→ **Work order**:
In the listing below, locate the line with "thumb ip: (70, 149)" and the line with "index mcp: (274, 270)", then output both and everything between them exactly, minus any pictures.

→ **Material provided**:
********
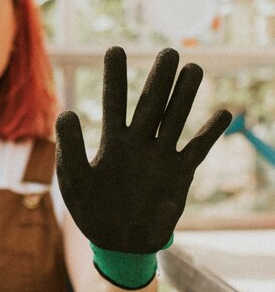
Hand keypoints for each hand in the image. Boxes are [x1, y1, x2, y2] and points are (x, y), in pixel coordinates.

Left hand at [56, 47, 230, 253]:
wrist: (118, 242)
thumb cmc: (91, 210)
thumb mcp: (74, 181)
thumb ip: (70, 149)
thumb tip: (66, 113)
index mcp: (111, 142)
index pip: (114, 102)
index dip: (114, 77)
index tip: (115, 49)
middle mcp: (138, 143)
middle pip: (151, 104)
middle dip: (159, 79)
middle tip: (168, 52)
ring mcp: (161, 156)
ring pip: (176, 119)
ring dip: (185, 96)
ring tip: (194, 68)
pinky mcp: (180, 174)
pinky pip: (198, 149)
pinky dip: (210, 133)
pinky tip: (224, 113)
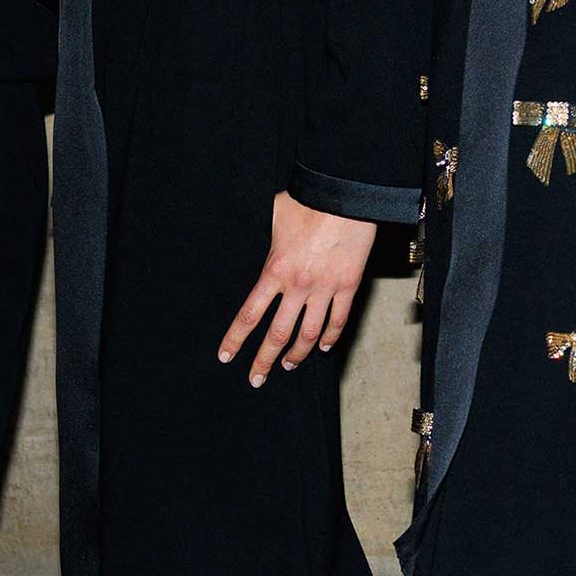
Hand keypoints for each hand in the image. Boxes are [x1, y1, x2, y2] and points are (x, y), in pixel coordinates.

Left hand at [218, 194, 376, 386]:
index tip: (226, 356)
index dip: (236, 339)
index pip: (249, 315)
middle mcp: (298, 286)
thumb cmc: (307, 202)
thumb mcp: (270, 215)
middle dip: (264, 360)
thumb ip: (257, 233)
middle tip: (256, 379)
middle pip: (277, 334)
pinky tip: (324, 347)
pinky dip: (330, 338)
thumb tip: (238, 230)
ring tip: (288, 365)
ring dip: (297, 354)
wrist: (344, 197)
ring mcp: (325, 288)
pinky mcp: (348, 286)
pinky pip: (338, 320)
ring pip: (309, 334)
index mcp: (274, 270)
********
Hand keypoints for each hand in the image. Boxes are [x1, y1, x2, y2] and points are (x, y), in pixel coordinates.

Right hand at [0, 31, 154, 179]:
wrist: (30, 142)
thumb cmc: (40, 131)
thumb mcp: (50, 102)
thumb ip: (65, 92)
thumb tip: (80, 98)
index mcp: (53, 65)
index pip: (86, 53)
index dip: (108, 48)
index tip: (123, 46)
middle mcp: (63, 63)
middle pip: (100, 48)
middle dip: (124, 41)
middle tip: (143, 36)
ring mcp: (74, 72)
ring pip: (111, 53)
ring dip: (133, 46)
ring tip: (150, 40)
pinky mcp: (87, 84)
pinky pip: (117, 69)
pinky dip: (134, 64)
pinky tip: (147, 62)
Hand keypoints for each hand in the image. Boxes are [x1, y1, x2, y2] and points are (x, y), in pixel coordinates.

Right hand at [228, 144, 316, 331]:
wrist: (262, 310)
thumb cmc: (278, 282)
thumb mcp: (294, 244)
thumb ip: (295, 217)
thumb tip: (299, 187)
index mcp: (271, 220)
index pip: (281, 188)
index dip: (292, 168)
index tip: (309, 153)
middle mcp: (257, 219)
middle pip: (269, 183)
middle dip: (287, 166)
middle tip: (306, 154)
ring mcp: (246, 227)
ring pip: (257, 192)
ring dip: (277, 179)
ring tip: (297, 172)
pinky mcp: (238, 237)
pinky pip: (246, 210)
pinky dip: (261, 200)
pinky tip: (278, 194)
********
→ **Output for this task**:
thumb ip: (70, 149)
thumb tip: (66, 113)
index mcp: (111, 142)
index pip: (114, 102)
index dip: (114, 77)
index tip: (115, 49)
middle mcp: (138, 143)
middle pip: (151, 104)
middle dip: (159, 79)
middle tip: (168, 52)
ring mcp: (161, 156)
ring pip: (176, 119)
ring dip: (185, 96)
ring tip: (194, 68)
pinky mcp: (180, 174)
pinky pip: (198, 149)
pinky dip: (210, 133)
pinky tip: (224, 113)
Hand keypoints for each hand in the image. Boxes are [x1, y1, x2, y2] and points are (x, y), in pixel coordinates.

Left hand at [218, 194, 376, 386]:
index tip: (226, 356)
index dip: (236, 339)
index pip: (249, 315)
middle mcp: (298, 286)
thumb cmc: (307, 202)
thumb mcp: (270, 215)
middle dip: (264, 360)
thumb ip: (257, 233)
middle tip: (256, 379)
middle pip: (277, 334)
pinky tip: (324, 347)
pinky dip: (330, 338)
thumb tip: (238, 230)
ring tip: (288, 365)
ring dip: (297, 354)
wrist: (344, 197)
ring mcp: (325, 288)
pinky mcp: (348, 286)
pinky pip: (338, 320)
ring pip: (309, 334)
index mcp: (274, 270)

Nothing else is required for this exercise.